Staatsanwalt fordert Unterbringung

Von Uwe Koch
Bielefeld (WB). An einen grauenhafteren Anblick konnten sich auch die hartgesottenen Kripo-Ermittler der Mordkommission nicht erinnern: In einer Wohnung an der Weißenburger Straße lag am 28. Mai eine Frau mit abgetrenntem Kopf. Vor dem Haus bekannte sich ihr Ehemann ohne Umschweife zu der Tat. Seit Freitag verhandelt das Schwurgericht den Fall.

Auf der Anklagebank sitzt der Bosnier Ljubodrag T. (Name geändert), allerdings ist er in diesem Sicherungsverfahren Beschuldigter. Staatsanwalt Hans-Dieter Heidbrede hat die Unterbringung des Mannes in einer geschlossenen Anstalt der Psychiatrie beantragt. T. habe die Bluttat in einem Anfall von Wahnideen begangen. Der Mann sei also schuldunfähig gewesen.
Redlich mühte sich gestern Schwurgerichts-Vorsitzende Jutta Albert, den Mann überhaupt zum Sprechen zu bewegen. Er wolle sich eigentlich überhaupt nicht äußern, erklärte der Bosnier zu Beginn der Befragung; sehr zum Erstaunen auch seines Verteidigers Georg Schulze, der offenbar eine andere Absprache mit T. getroffen hatte.
An die Tat im Morgengrauen jenes Maitages könne er sich überhaupt nicht erinnern. Mehr noch: Dem Bosnier scheint nicht klar zu sein, dass seine Ehefrau Jolda (40) seinerzeit überhaupt einen gewaltsamen Tod fand. Ljubodrag T. hatte sich über das schlafende Opfer gebeugt und ihm die Kehle durchschnitten, dann gar den Kopf vom Rumpf getrennt.
Nach eigenen Angaben will der Mann seit geraumer Zeit Stimmen hören. Er könne daher »Traum und Realität« nicht voneinander trennen, sagte er gestern. Auf Fragen eines Sachverständigen bekannte er zudem, daher nicht Tatsachen und Fiktion auseinanderhalten zu können.

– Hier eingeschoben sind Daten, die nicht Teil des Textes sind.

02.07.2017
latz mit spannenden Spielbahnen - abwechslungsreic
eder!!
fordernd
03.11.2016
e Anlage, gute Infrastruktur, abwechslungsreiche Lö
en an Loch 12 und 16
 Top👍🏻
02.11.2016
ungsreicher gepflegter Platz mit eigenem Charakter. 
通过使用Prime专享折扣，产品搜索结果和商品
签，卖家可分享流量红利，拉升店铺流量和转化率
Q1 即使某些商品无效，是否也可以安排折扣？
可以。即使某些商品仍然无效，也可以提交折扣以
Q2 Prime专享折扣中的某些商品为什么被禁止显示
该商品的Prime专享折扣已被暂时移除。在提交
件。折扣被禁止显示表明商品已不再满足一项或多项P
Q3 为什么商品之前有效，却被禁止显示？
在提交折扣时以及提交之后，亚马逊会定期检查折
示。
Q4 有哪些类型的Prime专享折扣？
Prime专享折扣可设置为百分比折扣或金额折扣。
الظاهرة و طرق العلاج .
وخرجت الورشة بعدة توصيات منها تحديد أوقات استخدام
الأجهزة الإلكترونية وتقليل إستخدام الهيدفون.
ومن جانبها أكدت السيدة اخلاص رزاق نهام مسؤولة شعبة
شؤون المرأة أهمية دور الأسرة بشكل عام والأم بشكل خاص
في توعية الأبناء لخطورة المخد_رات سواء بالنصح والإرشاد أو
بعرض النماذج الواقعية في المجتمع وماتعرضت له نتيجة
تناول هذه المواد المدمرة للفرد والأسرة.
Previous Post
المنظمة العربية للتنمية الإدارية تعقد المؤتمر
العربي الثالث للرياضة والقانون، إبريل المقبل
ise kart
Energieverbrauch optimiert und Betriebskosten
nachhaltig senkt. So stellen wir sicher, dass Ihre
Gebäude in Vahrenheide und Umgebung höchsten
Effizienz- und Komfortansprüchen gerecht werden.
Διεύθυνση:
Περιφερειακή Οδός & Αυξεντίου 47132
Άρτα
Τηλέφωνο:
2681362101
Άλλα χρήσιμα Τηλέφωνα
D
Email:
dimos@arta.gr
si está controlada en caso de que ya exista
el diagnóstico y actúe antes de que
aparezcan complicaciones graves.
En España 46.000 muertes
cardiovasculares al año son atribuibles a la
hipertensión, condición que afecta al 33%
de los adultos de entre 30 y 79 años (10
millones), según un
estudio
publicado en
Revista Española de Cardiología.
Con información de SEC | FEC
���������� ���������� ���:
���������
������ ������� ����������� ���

Nur wenige Minuten nach der Tat hatte sich der 46-jährige Täter von der Apfelstraße aus ein Taxi bestellt. Dem erstaunten Chauffeur hatte er dann aufgetragen, doch bitte Polizei und Krankenwagen zu bestellen. Er habe gerade seine Ehefrau getötet. Auf den Taxifahrer und auf die bald an der Weißenburger Straße eintreffenden Polizeibeamten hatte der Bosnier einen »ruhigen Eindruck« gemacht.
Dieses Verhalten änderte sich jedoch in den folgenden Tagen, als T. noch in Untersuchungshaft in der Haftanstalt Brackwede I einsaß: Hier hatte er einen Mithäftling mit dem Tode bedroht. Der Insasse solle ruhig sein, sonst - so kündigte T. an - werde er zustechen. Der Prozess wird fortgesetzt.